Haitian cuisine is typical of Caribbean métissage, a wonderful mix of French and African sensibilities. It is similar to its Spanish Caribbean neighbors yet unique in its strong presence of spices. Roast goat called ‘kabrit’, morsels of fried pork ‘griot’, poultry with a Creole sauce ‘poulet creole’, rice with wild mushroom ‘du riz jonjon’ are all wonderful and tasty dishes.
Along the coast fish, lobster and conch are readily available. Haiti has a very fine collection of fruit including guava, pineapple, mango (Haiti’s most prized fruit), banana, melons, breadfruit, as well as mouthwatering sugarcane cut and peeled to order on the streets. Restaurants in the bigger cities provide safe and delicious meals, and precautions are taken with the food and water to keep things safe.
A Haitian typical meal usually contains rice (usually brown or white). A popular meal you might find is pressed fried plantains, fried pork, and a cole-slaw like topping commonly known as “pikliz”.
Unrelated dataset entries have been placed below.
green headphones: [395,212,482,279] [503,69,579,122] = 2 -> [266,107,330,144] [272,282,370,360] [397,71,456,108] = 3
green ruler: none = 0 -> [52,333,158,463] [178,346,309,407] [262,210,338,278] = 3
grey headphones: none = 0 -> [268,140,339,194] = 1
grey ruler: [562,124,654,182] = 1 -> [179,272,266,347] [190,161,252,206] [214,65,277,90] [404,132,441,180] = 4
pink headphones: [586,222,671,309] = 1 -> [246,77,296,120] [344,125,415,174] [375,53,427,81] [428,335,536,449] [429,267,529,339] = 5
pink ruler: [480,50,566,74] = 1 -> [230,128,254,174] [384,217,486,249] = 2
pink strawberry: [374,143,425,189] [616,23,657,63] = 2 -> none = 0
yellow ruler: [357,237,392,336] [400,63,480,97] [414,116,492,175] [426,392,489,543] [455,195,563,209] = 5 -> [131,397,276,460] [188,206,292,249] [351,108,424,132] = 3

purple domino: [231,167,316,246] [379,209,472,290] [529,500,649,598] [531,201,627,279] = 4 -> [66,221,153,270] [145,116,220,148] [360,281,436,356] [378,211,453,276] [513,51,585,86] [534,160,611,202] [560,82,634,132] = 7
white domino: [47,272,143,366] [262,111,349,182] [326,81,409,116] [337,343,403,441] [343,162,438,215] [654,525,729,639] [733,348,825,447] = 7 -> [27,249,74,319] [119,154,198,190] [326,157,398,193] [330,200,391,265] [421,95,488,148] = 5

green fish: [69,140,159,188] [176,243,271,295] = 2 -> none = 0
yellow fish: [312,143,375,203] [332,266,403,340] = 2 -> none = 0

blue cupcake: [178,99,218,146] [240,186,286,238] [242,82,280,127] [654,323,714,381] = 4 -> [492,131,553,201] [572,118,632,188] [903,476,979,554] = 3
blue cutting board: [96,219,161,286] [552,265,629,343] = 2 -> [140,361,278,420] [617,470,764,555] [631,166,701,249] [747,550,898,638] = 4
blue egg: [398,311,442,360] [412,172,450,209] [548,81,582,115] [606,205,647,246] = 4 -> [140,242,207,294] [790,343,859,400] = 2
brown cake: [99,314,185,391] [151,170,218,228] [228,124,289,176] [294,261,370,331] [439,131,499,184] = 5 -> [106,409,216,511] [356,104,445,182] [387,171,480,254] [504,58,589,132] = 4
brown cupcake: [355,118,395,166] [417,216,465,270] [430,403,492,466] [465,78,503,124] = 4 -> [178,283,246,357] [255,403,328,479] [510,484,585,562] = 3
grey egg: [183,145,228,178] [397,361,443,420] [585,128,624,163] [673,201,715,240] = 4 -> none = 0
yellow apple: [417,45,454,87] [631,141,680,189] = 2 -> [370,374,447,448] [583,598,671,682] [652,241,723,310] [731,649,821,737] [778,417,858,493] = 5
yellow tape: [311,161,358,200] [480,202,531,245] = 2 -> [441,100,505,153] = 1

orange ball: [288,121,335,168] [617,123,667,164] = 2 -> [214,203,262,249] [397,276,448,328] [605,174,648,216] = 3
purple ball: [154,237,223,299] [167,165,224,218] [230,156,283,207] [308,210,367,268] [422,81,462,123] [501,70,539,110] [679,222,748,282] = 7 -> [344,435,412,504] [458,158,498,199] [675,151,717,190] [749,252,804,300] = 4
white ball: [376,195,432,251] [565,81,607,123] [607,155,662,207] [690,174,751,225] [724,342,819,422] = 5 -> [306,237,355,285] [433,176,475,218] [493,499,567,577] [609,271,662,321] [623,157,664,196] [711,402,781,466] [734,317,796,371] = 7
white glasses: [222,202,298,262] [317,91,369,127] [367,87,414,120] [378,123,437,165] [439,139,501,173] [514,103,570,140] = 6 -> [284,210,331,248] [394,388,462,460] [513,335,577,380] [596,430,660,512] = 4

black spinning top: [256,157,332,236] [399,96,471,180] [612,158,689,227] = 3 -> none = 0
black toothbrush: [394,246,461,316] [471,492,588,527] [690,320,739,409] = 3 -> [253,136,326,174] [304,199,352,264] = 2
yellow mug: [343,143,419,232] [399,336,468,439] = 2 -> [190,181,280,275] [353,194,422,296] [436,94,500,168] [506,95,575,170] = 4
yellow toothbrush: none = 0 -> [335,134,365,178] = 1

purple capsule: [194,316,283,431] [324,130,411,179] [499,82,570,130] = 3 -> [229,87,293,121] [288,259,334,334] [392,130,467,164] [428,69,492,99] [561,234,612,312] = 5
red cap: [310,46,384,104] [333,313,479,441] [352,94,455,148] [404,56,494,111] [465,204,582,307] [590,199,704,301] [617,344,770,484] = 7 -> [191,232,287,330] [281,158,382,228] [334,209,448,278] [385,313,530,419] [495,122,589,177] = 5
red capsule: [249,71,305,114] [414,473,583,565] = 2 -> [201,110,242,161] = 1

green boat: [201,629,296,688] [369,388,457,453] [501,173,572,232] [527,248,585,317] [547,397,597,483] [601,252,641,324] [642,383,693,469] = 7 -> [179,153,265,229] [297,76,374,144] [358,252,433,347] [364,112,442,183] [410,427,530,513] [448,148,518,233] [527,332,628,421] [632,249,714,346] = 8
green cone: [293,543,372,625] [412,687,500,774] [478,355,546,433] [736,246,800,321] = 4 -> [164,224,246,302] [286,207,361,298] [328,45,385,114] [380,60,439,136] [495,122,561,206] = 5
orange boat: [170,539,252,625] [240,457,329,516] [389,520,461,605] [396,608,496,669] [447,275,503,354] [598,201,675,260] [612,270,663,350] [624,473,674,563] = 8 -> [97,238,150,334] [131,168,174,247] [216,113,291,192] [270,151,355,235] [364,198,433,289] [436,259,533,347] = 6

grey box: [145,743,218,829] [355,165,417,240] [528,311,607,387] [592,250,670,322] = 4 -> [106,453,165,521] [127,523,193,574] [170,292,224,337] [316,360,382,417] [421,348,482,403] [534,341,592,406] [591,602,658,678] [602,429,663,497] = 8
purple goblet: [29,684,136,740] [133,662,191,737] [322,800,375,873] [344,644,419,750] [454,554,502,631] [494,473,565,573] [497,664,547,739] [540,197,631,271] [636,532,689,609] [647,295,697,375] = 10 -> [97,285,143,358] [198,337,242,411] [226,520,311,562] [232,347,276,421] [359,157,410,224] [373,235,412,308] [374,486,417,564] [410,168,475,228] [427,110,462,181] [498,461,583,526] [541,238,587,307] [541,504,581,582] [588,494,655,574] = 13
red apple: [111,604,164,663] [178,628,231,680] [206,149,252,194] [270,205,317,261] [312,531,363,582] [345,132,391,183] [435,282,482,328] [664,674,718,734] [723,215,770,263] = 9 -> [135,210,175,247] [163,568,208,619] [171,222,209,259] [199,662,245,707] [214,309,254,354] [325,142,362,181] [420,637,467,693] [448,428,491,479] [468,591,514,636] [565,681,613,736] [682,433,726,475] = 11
Tap water should be avoided. Drink bottled water only. When bottled water or boiled water is not available, a freshly opened coconut provides water and electrolytes with minimal health risk.
The legal drinking/purchasing age of alcoholic beverages is 16.
Haitian rum is well-known. ‘Barbancourt 5 star’ is a top drawer drink. ‘Clairin’ is the local firewater made from sugarcane that can be bought on the street, often flavored with various herbs that can be seen stuffed into the bottle. ‘Prestige’ is the most popular beer, and is of good quality and excellent taste. Also be sure to try the ‘Papye’ drink, a sort of papaya milk shake that is deliciously refreshing beyond words on a hot day. Cremas is a tasty, creamy alcoholic beverage that is derived from coconut milk.
You can learn many things while traveling to Haiti, professionally, or unprofessionally. Haiti has a museum located in Port Au Prince where you can learn about Haiti’s history. This includes learning about the founding fathers of Haiti, defense tactics they used, old documents, and even the crown of Henri Christophe who ruled north Haiti in the 1800s.
A Taïno Museum (Taïnos being the first inhabitants of Haiti) is being developed, and more information regarding that are underway
When you explore Haiti, be sure to keep up with latest news. Demonstrations can happen, but aren’t very common.
It’s not the best to travel at night, but there are tourist, police, and UN officers marching around, especially during the night.